Peilin Lv,¹Rong Zhen,^1,2,3and Zheping Shao¹

Academic Editor: Lazim Abdullah

Received06 Aug 2021

Accepted18 Oct 2021

Published29 Nov 2021

Abstract

Offshore wind power is an effective way to solve the energy crisis problem and achieve sustainable economic development. Aiming at the problems that the navigational risk of ships in the waters of offshore wind farms is difficult to quantify due to complex factors, this paper proposes a method of navigational risk assessment in the waters of offshore wind farms based on a fuzzy inference system. Firstly, through the analysis of the factors affecting the navigation system of wind farm waters, it is found that the navigational risk is affected by natural factors and navigational environment factors. Then, the visibility, the number of traffic flows, the number of encounter areas, and the distance between the sailing route and the wind farm are extracted to evaluate the risk of natural factors and the risk of the sailing environment in the navigation system of the wind farm waters, respectively. Considering the mutual influence of the factors, the fuzzy inference rules of navigational risk influence are established according to the expert experience, and a method of navigational risk assessment based on the fuzzy inference system in offshore wind farm waters is developed. In order to verify the effectiveness of the proposed method, a comprehensive evaluation of the navigational risk of wind farm waters in Changle offshore sea of Fujian Province is carried out, and the evaluation results are consistent with the actual situation.

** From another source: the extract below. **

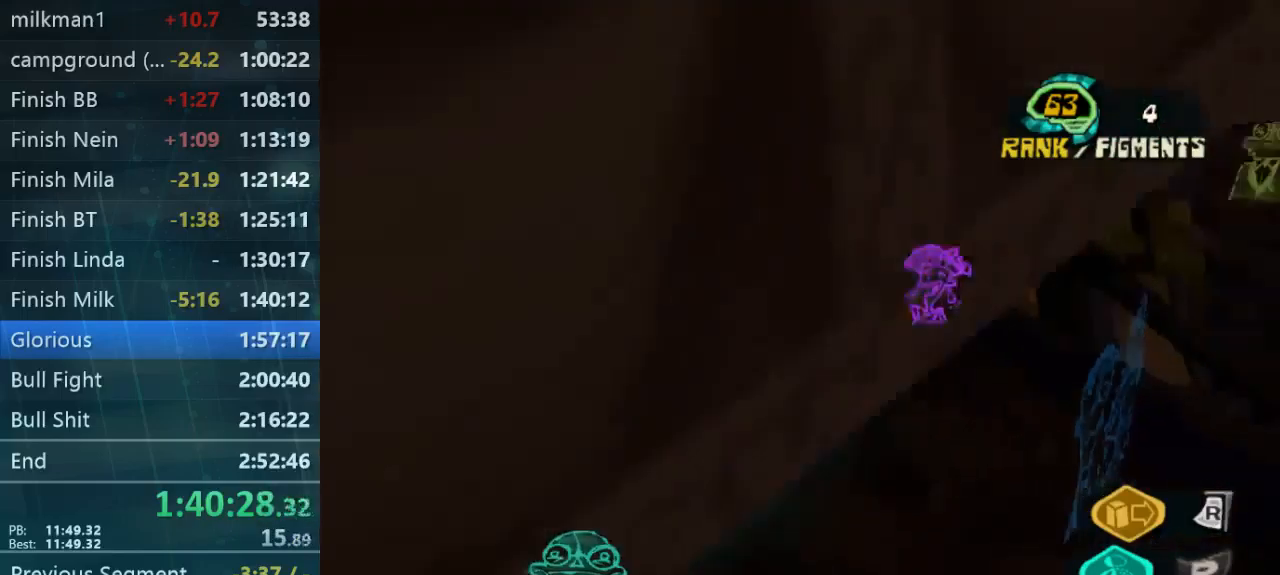
{"buttons": [], "left_stick": "right", "right_stick": "right", "button_events": []}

The proposed method has important theoretical significance for the navigational safety supervision of offshore wind farm waters.

1. Introduction

With the continuous development of the economy and society, offshore wind farms for wind power generation are of great significance to alleviate the energy crisis and improve the environment. China is rich in offshore wind energy resources. By the end of 2019, China’s grid-connected wind power has reached 210 million kilowatts, an increase of 10.9% over the previous year [1]. In the future, China’s offshore wind farms will enter a period of accelerated development, but the construction of offshore wind farms is bound to have a certain impact on maritime traffic, especially the navigational safety of ships. Therefore, it is particularly important to evaluate and quantify the navigational risk of offshore wind farms, which has an essential theoretical significance for improving maritime traffic safety and optimizing shipping routes.

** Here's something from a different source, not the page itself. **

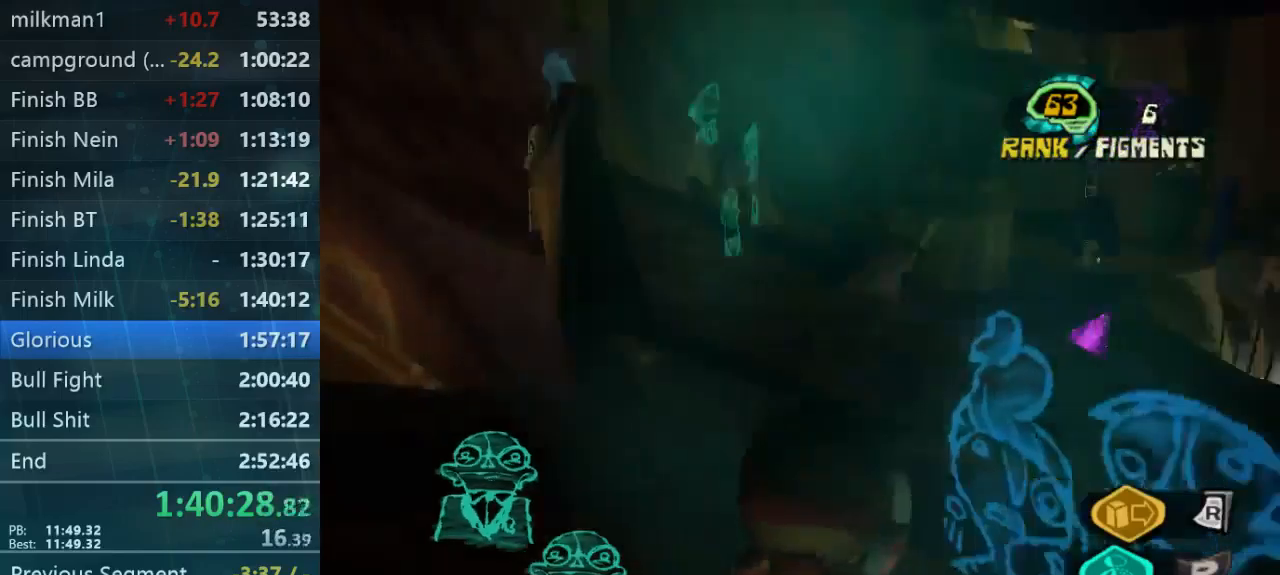
{"buttons": [], "left_stick": "up-right", "right_stick": "center", "button_events": []}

At present, the research on the navigational risk of ships in the waters of offshore wind farms mainly starts from the collision problem between the route and the wind farm and studies the collision avoidance method between ships and wind turbines. Xue et al. [2] studied the collision avoidance algorithm for ships based on software . The key point is to find an optimal path, but the influence of wind, wave, and current on the safe navigation of ships is not considered in the modelling. Pu et al. [3] established a safety distance model and collision warning model between the ship and the wind farm and proposed a collision warning method based on an electronic fence to visually display the risk value of the ship collision with the wind turbine. Florian and Eike [4] proposed different anticollision measures for different situations by analyzing the risk of different types of ships hitting wind turbines. Many scholars analyze the relationship between waterways and wind farms and constantly improve the safe distance between ships and wind farms. Based on the collision probability model of ships and wind farms, Nie et al. [5] proposed a method to define the safe distance between wind farms and waterways based on the collision probability of ships and wind farms and obtained the conclusion that the safe distance between wind farms and routes is related to the average speed of ships, load tons, and the boundary length of wind farms. Wang et al. [6] built a calculation model for the safe distance between the offshore wind farms and the waterways based on the improved out-of-control drift model by comprehensively considering the factors such as ships, fans, wind, and flow and obtained the safe distance between different types of ships and wind turbines in the out-of-control state. Andrew and Edward [7] compared and analyzed the changes of ship traffic around five offshore wind farms before and after they were built and found that developers and regulators all regard 1 nautical mile (n mile) as the safe passage distance for offshore wind farms.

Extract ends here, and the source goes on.